### Work to complete
Carry on the passage about Chiu Chin and early Chinese women revolutionaries from its final line.

### Supplied passage
════════════════════

The same reformers and radicals who agitated against foot-binding also advocated education for women. Here again most were not concerned with sexual equality per se, but rather with overcoming China's backwardness vis-a-vis Western imperialism. They recognized that women who could read, write and do sums were a valuable national resource, even in their traditional role as mothers of male children. As one reforming official argued, "If the mothers have not been trained from childhood where are we to find the strong men of our nation" (quoted in Elisabeth Croll, Feminism and Socialism in China ).
Whatever their personal outlook and motivations, these Westernizing intellectuals/officials set up the first schools for girls, often their own daughters, which produced a new Chinese woman who would play an important role in the subsequent revolutionary upheavals of her country. The new girls' schools were naturally hotbeds of anti-Manchu and anti-traditionalist nationalism. In Shanghai, Peking, Canton and elsewhere disciplined contingents of schoolgirls regularly participated in the mass protests against foreign privilege. In one such school a secret girls' militia was formed under the guise of physical education classes.
The outstanding woman revolutionary of the pre-1911 period was Chiu Chin (Jiu Jin). The oldest daughter of a scholarly family, she was allowed to study the classics with her brothers (not that uncommon a practice). In addition she was proud of her ability to ride a horse, use a sword and consume large quantities of wine. Despite this liberal upbringing, Chiu, like all Chinese women, was subject to an arranged marriage, which was not a happy one.
Influenced by the Western ideas sweeping the Chinese intellectual classes, at the age of 30 Chiu left her family and in 1904 went to Japan, then the main organizing center for Chinese revolutionary nationalists. Overcoming chauvinist objections that a cultured woman should not associate with men of the common classes, she became the first woman member of Sun Yat-sen's Restoration Society, the principal anti-Manchu organization. In 1906 Chiu returned to China where she divided her energies between putting out the Chinese Women's Journal, manufacturing explosives and organizing secret militias. Chiu saw in the women of China—so deeply oppressed under the old order—a kind of elemental vanguard force for national regeneration. Her outlook was encapsulated in a 1907 poem, "Women's Rights":
"We want our emancipation!
For our liberty we'll drink a cup,
Men and women are born equal,
Why should we let men hold sway?
We will rise and save ourselves,
Ridding the nation of all her shame.

════════════════════

### Information provided

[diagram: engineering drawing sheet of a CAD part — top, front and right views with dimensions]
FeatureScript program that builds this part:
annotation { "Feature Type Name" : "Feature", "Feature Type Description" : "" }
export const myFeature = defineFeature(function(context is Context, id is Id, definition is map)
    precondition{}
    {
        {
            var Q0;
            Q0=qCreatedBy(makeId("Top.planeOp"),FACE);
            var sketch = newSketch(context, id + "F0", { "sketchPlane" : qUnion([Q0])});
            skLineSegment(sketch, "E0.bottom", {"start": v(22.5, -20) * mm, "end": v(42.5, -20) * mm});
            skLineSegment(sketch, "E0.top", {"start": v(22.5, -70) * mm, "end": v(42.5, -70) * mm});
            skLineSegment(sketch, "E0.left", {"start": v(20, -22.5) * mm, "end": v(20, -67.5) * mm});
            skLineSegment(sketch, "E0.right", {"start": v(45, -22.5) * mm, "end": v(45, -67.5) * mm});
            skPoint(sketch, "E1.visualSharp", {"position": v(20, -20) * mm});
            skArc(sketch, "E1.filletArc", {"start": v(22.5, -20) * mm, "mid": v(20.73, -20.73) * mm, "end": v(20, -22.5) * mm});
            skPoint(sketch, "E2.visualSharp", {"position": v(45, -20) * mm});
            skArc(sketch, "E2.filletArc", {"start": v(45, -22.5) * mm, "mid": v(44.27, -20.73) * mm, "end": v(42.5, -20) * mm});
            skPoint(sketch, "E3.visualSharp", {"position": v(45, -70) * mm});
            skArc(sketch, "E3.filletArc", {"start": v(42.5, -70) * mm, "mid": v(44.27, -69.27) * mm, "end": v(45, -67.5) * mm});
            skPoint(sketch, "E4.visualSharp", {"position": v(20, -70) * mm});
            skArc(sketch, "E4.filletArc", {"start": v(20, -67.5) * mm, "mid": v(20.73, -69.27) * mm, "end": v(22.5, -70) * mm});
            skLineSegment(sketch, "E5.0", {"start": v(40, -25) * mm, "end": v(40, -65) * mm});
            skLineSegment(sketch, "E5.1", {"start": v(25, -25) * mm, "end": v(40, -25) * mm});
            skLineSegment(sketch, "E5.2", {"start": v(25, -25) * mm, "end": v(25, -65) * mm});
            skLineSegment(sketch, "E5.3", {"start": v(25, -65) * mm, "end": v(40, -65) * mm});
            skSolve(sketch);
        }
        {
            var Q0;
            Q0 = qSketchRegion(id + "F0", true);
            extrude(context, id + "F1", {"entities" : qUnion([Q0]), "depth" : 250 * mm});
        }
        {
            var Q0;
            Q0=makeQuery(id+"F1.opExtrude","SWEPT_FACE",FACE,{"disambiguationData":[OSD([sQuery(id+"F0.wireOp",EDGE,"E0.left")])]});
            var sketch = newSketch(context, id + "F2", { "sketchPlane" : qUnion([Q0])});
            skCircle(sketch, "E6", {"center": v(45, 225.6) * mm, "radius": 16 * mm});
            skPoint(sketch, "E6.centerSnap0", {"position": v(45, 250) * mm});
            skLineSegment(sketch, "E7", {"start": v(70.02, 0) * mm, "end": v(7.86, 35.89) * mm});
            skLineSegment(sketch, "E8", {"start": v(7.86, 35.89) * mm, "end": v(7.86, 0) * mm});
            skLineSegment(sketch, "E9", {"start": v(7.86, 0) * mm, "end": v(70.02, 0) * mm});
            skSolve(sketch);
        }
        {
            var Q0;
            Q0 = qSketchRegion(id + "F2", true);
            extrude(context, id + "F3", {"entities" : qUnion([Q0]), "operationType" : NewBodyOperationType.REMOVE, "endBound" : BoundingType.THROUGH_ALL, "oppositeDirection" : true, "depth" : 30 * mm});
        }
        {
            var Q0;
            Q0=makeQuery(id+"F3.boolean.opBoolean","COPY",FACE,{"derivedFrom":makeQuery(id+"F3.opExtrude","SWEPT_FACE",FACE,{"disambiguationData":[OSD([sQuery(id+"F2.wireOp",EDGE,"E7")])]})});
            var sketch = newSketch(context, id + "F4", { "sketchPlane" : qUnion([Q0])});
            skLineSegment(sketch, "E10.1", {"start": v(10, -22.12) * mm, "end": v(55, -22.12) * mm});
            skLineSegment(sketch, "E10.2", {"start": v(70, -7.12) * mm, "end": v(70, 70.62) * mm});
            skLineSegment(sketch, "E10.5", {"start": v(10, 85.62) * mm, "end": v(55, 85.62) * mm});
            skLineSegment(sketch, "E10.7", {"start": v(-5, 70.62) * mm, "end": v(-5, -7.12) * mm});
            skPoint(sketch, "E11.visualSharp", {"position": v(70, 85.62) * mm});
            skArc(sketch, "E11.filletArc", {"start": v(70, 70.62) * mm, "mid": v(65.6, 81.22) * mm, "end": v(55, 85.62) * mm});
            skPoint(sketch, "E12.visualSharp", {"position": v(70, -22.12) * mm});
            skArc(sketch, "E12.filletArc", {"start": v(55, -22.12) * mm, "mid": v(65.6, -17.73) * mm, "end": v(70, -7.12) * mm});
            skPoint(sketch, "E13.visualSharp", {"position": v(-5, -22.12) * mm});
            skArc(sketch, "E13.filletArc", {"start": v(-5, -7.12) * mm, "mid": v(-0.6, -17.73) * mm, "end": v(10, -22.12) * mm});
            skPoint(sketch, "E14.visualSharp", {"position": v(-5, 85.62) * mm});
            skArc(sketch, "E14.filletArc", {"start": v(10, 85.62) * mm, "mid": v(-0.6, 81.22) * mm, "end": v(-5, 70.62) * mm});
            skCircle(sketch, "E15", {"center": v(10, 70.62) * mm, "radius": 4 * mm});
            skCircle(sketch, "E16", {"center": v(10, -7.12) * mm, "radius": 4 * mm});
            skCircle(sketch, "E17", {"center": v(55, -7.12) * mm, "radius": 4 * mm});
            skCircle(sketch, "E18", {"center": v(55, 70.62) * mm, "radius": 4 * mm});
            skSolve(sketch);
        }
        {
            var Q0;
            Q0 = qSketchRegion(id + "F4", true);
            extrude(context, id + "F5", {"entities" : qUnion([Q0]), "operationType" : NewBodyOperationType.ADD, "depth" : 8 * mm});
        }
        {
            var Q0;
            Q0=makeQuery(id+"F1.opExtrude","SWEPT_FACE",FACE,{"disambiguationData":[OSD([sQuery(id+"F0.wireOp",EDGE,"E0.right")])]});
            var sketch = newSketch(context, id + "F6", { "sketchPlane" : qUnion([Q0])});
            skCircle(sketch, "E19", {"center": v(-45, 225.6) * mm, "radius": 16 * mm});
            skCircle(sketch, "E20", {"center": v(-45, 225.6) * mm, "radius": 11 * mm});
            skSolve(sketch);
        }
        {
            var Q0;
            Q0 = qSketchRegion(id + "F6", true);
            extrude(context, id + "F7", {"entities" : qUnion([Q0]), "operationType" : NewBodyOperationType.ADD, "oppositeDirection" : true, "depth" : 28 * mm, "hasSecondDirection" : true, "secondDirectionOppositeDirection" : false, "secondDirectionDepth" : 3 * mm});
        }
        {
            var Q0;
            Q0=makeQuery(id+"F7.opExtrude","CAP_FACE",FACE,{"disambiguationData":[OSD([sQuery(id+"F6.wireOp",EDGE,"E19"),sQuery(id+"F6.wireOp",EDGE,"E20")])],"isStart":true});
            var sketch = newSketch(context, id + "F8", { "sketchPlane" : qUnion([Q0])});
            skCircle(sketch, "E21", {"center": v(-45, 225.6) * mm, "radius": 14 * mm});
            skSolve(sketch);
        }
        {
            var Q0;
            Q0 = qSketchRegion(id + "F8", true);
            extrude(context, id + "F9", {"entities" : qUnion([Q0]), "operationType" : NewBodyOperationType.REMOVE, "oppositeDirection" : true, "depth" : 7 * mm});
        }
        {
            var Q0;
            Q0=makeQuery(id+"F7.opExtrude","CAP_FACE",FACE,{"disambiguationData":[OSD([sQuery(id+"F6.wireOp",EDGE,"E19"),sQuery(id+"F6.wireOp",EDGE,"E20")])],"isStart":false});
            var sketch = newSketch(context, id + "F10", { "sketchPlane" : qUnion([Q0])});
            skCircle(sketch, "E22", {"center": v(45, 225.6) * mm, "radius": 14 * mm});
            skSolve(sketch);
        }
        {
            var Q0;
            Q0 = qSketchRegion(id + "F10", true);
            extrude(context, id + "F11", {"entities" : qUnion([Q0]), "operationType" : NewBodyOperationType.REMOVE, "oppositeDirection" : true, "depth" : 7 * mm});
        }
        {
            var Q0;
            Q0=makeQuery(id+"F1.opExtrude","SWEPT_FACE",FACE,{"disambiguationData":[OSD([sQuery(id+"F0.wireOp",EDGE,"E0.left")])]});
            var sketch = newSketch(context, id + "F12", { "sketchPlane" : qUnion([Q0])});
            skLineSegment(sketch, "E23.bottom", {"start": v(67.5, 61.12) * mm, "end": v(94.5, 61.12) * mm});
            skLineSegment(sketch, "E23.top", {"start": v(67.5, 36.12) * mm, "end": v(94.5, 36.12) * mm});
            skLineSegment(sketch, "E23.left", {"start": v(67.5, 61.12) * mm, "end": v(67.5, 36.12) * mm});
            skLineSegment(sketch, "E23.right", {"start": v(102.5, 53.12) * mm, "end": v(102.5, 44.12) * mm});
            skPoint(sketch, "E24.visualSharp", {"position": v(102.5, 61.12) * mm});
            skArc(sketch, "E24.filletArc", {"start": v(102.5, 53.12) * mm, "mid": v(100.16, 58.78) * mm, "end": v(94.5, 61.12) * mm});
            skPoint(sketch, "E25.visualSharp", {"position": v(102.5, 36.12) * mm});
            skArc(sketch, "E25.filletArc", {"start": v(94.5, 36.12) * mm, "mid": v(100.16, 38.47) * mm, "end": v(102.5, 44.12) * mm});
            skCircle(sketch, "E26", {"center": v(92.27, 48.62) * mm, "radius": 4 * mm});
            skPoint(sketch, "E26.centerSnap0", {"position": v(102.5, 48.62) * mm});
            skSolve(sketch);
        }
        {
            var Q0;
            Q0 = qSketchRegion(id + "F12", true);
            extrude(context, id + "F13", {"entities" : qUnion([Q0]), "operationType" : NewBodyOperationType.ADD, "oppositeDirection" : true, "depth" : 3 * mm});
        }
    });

════════════════════

### The answer
In the steps of Joan of Arc,
With our own hands will we regain our land." ,,
—quoted in Wei Chin-chih, "An Early Woman Revolutionary," China Reconstructs, June 1962
One Western student of her political activities concluded:
"When Ch'iu Chin turned to revolution she anticipated ways in which women were eventually liberated in China. She implicitly recognized that sexual equality was
not likely to be achieved without some major structural changes, and saw the liberation of women as one result of the revolution to which she chose to devote her greatest energy."
—Mary Backus Rankin, "The Emergence of Women at the End of the Ch'ing: The Case of Ch'iu Chin" in Margery Wolf and Roxane Witke, eds., Women in Chinese Society (1975)
In 1907 Chiu was deeply involved in an abortive anti-Manchu uprising. Though warned that she was about to be arrested, she refused to flee. She was captured, questioned under torture (but did not reveal her colleagues) and was beheaded without trial. Her execution provoked large-scale demonstrations throughout China. Popular outrage over the martyrdom of Chiu Chin helped forge the spike that was driven into the heart of the hated Manchu dynasty four years later. And Chiu would have been pleased to see women's battalions too fighting the imperial forces as they went down to defeat.
It is common for contemporary Western feminist academics to label Chinese women activists of Chiu Chin's generation as "feminists," as does, for example, Elisabeth Croll in her valuable study, Feminism and Socialism in China. This is a case of ideological obfuscation. While there were women's journals in the pre-1911 period, there was no women's movement separate and distinct from the broader current of modernizing nationalism. Nor was women's equality seen as separable from the overall transformation of China into a modern society. Croll herself recognizes that the women activists of this period were first and foremost radical nationalists, an ordering of ideological priorities of which she is somewhat critical:
"Rather, the early feminists, who wrote the first magazines, thought that no question was so urgent as the threatened autonomy of China and the overthrow of the
Manchu dynasty and the foreign yoke of tyranny It is
particularly apparent from the early women's magazines and newspapers that the women contributors felt very deeply for their country, and the issue around which women first met, demonstrated and organised was that of 'national salvation'."
With the overthrow of the Manchu dynasty in 1911, China appeared to have become a Western-type parliamentary democracy. This was, however, a soon-to-be-discarded facade behind which rival militarists sought to fill the vacuum left by the disintegration of the imperial bureaucracy. Bourgeois-democratic politicians like Sun Yat-sen became mere playthings in the hands of one or another of the warring warlord cliques.
The immediate aftermath of the revolution witnessed the emergence of a genuine feminist movement consciously modeled on the British suffragettes. When the National Assembly refused to write women's equality into the new constitution, members of Women's Suffrage Association stormed the Assembly hall, smashed windows and floored some constables. These militant Chinese feminists also aggressively displayed Western social mores, which affronted the old China perhaps even more than their demand for equality under the law. The Chinese suffragettes were soon to discover that they were not living in a restricted bourgeois democracy like Edwardian Britain.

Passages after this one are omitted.